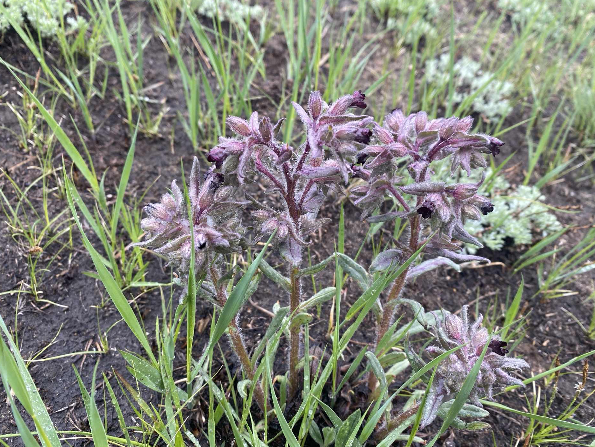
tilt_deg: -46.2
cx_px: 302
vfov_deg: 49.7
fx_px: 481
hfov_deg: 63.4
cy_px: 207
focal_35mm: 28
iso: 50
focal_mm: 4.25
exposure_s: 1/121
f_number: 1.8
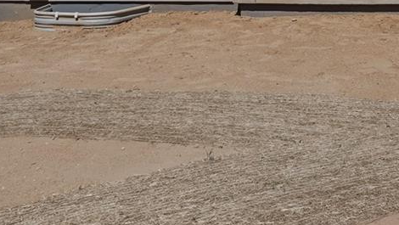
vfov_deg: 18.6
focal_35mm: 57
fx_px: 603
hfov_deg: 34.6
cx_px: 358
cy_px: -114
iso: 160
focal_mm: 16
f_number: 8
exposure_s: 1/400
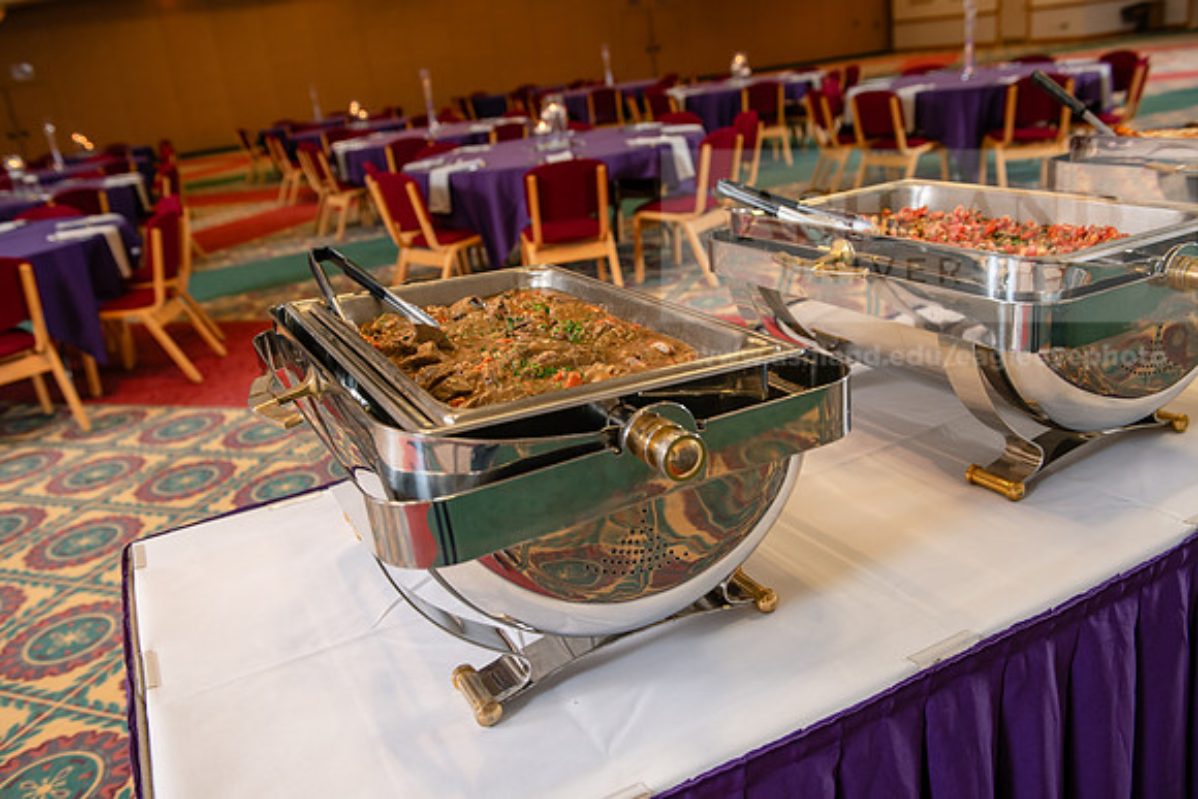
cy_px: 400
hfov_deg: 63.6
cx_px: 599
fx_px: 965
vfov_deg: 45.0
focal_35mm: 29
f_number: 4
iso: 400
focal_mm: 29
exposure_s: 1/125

□ □ □ □ □

Please return the records as they stand, word for word, with no pictures.

tilt_deg: -46.2
cx_px: 302
vfov_deg: 49.7
fx_px: 481
hfov_deg: 63.4
cy_px: 207
focal_35mm: 28
iso: 50
focal_mm: 4.25
exposure_s: 1/121
f_number: 1.8
vfov_deg: 18.6
focal_35mm: 57
fx_px: 603
hfov_deg: 34.6
cx_px: 358
cy_px: -114
iso: 160
focal_mm: 16
f_number: 8
exposure_s: 1/400
cy_px: 400
hfov_deg: 63.6
cx_px: 599
fx_px: 965
vfov_deg: 45.0
focal_35mm: 29
f_number: 4
iso: 400
focal_mm: 29
exposure_s: 1/125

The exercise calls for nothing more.